Estimate your due date from last menstrual period, conception date, or ultrasound — plus current week and trimester.
Choose the method that matches the information you have. Last menstrual period (LMP) is the most common method and the one most clinicians default to. If you know your conception date precisely, that method skips the cycle-length assumption. If you've had a dating ultrasound, entering the gestational age it reported gives the most clinically refined estimate, since ultrasound measurements directly observe fetal size.
The standard method (Naegele's Rule) adds 280 days (40 weeks) to the first day of the last menstrual period, adjusted for cycle length if it differs from the 28-day average. Conception-based estimates add 266 days (38 weeks) to the conception date, since conception typically occurs roughly two weeks after the start of the last period. Ultrasound-based estimates work backward from the gestational age measured at the scan.
Only about 5% of babies are born exactly on their estimated due date. Most births happen within a window of one to two weeks before or after the EDD. The due date is a useful planning marker, not a prediction of the exact birth day.

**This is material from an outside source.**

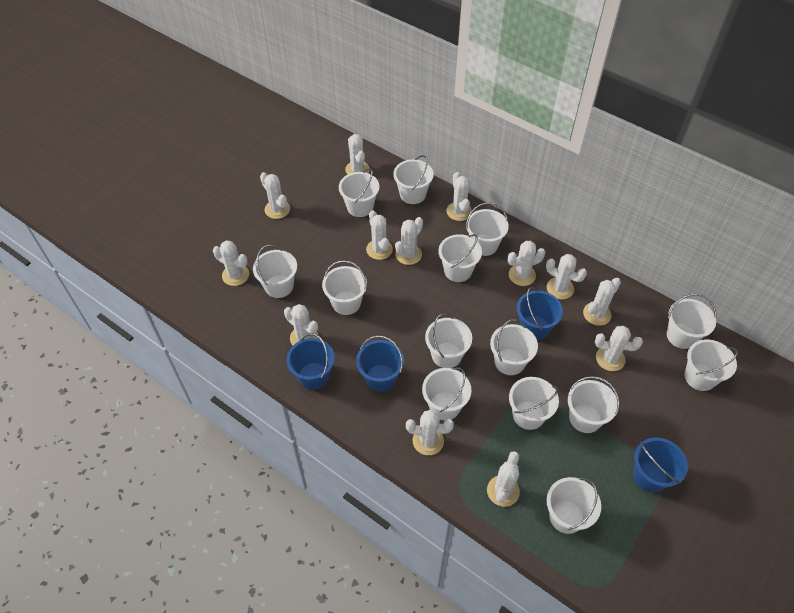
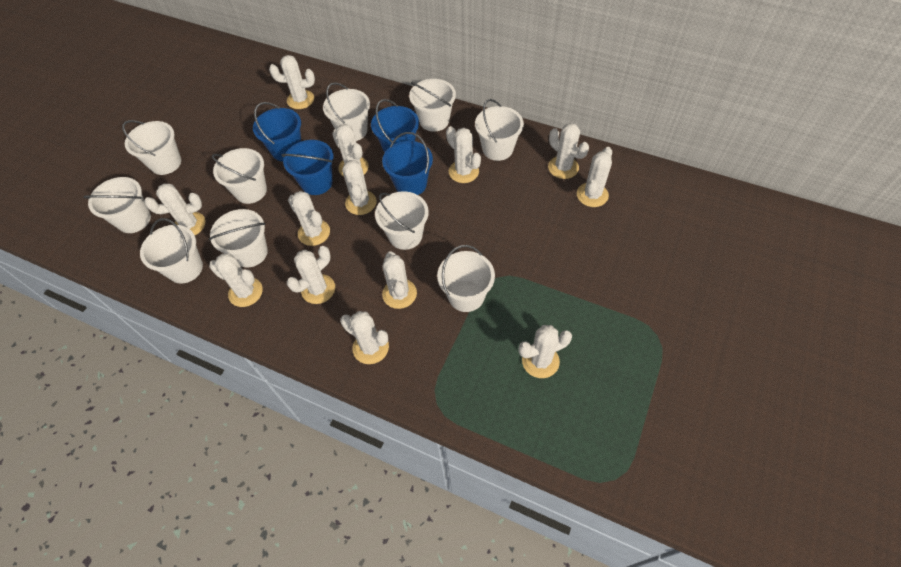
white bucket: [253,245,297,298] [322,260,367,315] [339,168,379,217] [393,155,434,204] [422,367,471,420] [425,313,472,368] [438,234,482,282] [466,203,509,256] [490,319,538,375] [509,377,559,430] [547,477,601,534] [568,376,620,433] [667,294,716,349] [685,339,738,391] = 14 -> [83,177,151,233] [122,120,181,175] [140,218,203,284] [209,209,268,267] [212,148,267,204] [323,82,370,141] [375,191,429,250] [409,79,456,132] [437,245,495,312] [475,99,524,161] = 10

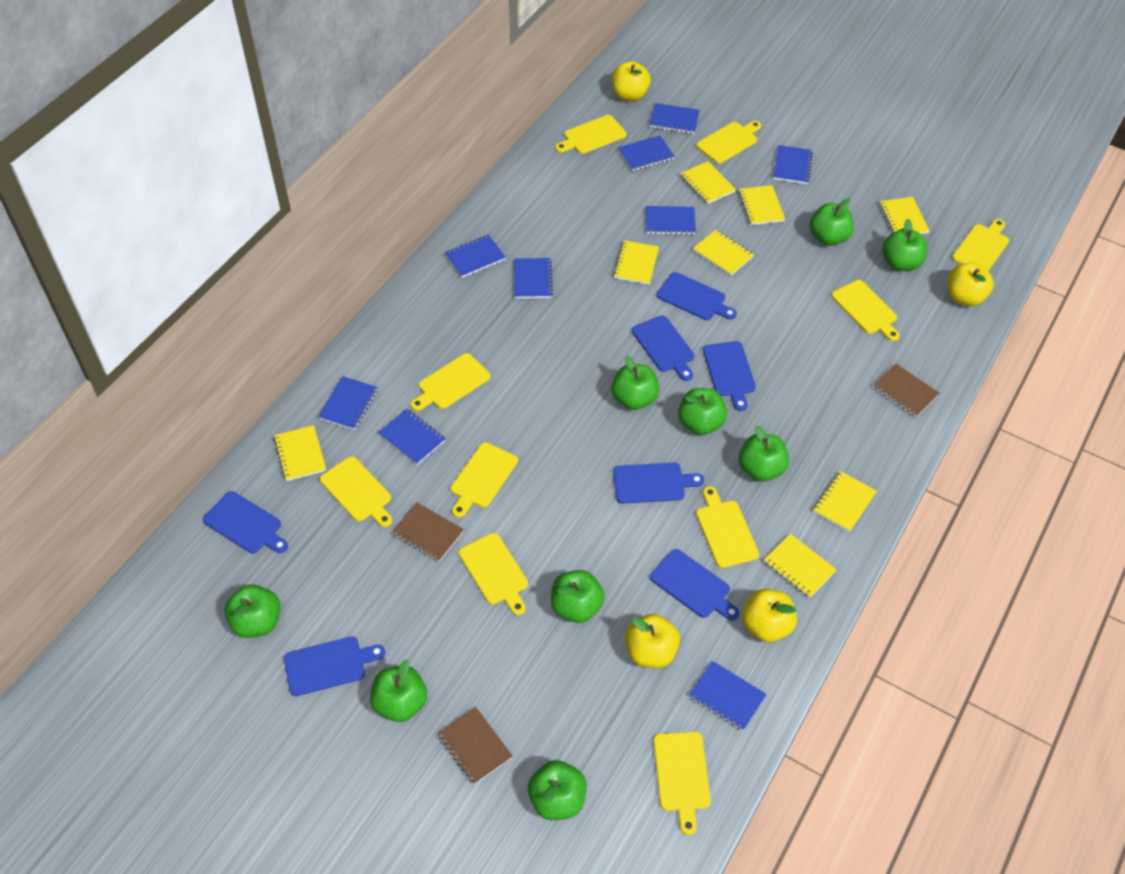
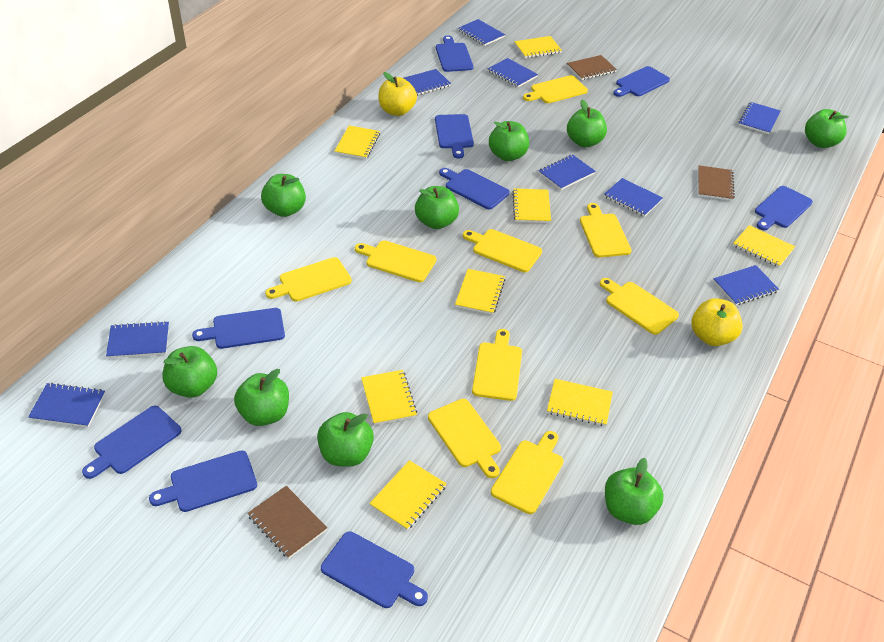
blue cutting board: [203,491,288,553] [284,636,385,696] [613,463,704,504] [632,315,694,381] [650,549,739,621] [657,272,737,320] [703,341,756,411] = 7 -> [82,406,182,479] [149,450,257,512] [192,308,285,349] [321,531,428,608] [435,114,474,158] [436,35,473,72] [439,168,510,209] [613,66,670,97] [755,186,813,230] = 9
yellow apple: [611,61,651,101] [625,614,680,668] [742,589,797,642] [947,262,994,306] = 4 -> [379,72,417,116] [691,298,743,346] = 2
yellow cutting board: [320,456,392,527] [411,353,491,411] [451,442,518,518] [459,533,528,615] [555,115,626,154] [653,732,711,835] [696,121,761,164] [696,486,759,568] [831,280,900,341] [952,219,1009,271] = 10 -> [265,257,352,302] [355,240,436,282] [428,399,501,478] [463,229,542,272] [472,329,522,401] [491,431,564,514] [523,75,588,103] [580,203,632,257] [600,278,679,335] = 9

Each method makes different assumptions. LMP-based dating assumes a standard 28-day cycle with ovulation on day 14, which doesn't hold for everyone with irregular cycles. Ultrasound dating measures actual fetal size and is generally considered more accurate, especially when done in the first trimester, which is why doctors often adjust the EDD after an early scan.
Gestational age is counted from the first day of the last menstrual period, while fetal (or conceptional) age is counted from the actual date of conception, roughly two weeks later. Medical providers almost always use gestational age, which is why a pregnancy is described as "40 weeks" even though actual fetal development time is closer to 38 weeks.
The first trimester runs from week 1 through the end of week 13. The second trimester runs from week 14 through the end of week 27. The third trimester runs from week 28 until delivery, typically around week 40.